7cloud.asia – Ketakutan atau bahkan kebencian terhadap Islam atau Islamofobia di Inggris melonjak tajam pasca pecahnya perang Hamas-Israel pada Oktober silam
Pengamatan Tell MAMA yang yang disampaikan pada Kamis (22/2/2024) mengungkap insiden terkait Islamofobia di Inggris meningkat lebih dari tiga kali lipat dalam beberapa bulan terakhir.
Dilansir VOA Indonesia, Tell MAMA yang adalah organisasi pemantau itu mencatat sebanyak 2.010 kasus Islamofobia yang terjadi dalam empat bulan sejak serangan mematikan Hamas terhadap Israel pada 7 Oktober 2023 lalu.
Angka tersebut merupakan jumlah kasus islamofobia terbesar yang tercatat dalam empat bulan, ungkap pernyataan organisasi itu, yang dibentuk untuk memantau dan melaporkan insiden tersebut.
Baca: Makna advokasi buah semangka bagi rakyat Palestina
Angka terbaru itu naik dari 600 insiden pada periode yang sama pada 2022-2023, atau meningkat sebesar 335%.
“Kami sangat prihatin atas dampak perang Israel dan Gaza terhadap kejahatan rasial dan kohesi sosial di Inggris,” kata direktur Tell MAMA, Iman Atta.
“Meningkatnya kebencian anti-Muslim ini tidak dapat diterima dan kami berharap para pemimpin politik bersuara untuk menyampaikan pesan yang jelas bahwa kebencian anti-Muslim, seperti antisemitisme, tidak dapat diterima di negara kita.”
Tell MAMA menyebutkan sebanyak 901 kasus terjadi secara offline dan 1.109 kasus lainnya terjadi di ranah dunia maya.

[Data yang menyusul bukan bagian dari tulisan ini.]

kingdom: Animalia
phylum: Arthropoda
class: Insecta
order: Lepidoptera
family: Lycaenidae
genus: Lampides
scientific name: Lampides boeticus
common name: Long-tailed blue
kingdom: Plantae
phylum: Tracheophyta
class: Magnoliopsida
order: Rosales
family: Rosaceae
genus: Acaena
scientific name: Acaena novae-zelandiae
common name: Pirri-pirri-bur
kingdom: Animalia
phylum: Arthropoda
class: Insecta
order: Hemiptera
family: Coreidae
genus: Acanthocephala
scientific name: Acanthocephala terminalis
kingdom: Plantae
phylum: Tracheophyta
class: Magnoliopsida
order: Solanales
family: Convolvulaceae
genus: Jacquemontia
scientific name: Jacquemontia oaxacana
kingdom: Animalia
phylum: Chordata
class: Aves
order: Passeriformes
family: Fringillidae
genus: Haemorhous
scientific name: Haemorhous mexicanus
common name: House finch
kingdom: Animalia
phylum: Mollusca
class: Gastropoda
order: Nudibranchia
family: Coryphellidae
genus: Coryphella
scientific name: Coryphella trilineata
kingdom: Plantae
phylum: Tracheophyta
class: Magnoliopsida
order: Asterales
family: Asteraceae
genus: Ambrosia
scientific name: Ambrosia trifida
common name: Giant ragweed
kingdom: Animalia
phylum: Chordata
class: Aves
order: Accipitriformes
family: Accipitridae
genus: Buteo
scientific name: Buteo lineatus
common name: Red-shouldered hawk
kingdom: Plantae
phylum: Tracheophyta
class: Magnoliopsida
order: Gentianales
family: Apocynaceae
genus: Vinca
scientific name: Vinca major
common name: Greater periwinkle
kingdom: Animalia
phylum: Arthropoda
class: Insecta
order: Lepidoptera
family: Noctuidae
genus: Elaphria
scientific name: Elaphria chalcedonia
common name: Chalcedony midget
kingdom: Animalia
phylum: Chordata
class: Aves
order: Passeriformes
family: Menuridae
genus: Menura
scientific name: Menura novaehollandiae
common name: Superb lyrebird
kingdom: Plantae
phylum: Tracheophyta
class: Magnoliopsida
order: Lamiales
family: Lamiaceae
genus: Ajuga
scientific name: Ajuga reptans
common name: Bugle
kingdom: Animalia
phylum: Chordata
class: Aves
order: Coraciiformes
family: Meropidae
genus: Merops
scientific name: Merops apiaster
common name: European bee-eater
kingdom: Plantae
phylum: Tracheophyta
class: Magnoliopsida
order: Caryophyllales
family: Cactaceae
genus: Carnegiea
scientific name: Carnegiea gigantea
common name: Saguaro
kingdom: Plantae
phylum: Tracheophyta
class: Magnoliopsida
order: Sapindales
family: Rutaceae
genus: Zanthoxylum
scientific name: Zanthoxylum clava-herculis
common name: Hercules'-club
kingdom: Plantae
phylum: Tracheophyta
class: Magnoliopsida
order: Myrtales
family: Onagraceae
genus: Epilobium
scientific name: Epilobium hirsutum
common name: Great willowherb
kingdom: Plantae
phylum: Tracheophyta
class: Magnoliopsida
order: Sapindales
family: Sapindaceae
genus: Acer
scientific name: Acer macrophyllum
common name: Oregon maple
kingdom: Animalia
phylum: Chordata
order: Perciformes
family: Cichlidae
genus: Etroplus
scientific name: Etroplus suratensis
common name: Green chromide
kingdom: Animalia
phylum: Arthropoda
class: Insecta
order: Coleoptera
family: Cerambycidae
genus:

Baca: Akar konflik Palestina-Israel yang sudah berlangsung ratusan tahun
Organisasi itu menambahkan bahwa sebagian besar insiden offline terjadi di ibu kota Inggris, London.
Insiden tersebut mencakup perilaku kasar, ancaman, penyerangan, vandalisme, diskriminasi, ujaran kebencian, dan literatur anti-Muslim. Dalam 65% kasus, yang menjadi sasaran adalah perempuan, kata organisasi itu.
Awal bulan ini, badan amal Yahudi melaporkan bahwa insiden anti-Yahudi di Inggris mencapai rekor tertinggi pada tahun lalu, dengan lonjakan besar setelah serangan Hamas.
Community Security Trust (CST), yang memantau antisemitisme di Inggris, mencatat 4.103 “insiden kebencian anti-Yahudi” pada 2023. Angka ini menjadi penghitungan tahunan tertinggi sejak mereka mulai menghitungnya pada 1984.
Baca: Mungkinkah mewujudkan Palestina yang merdeka dan berdaulat
Jumlah tersebut mewakili peningkatan 147% dari 1.662 insiden yang tercatat pada 2022.
Serangan Hamas mengakibatkan kematian sekitar 1.160 orang di Israel, sebagian besar di antaranya adalah warga sipil, menurut penghitungan kantor berita AFP berdasarkan angka resmi Israel.
Sebagai balasan terhadap Gaza, invasi dan kampanye militer Israel yang masih berlangsung hingga kini, telah menewaskan sedikitnya 29.410 orang.
Sebagian besar adalah perempuan dan anak-anak, menurut angka terbaru dari kementerian kesehatan di wilayah yang dikuasai Hamas itu.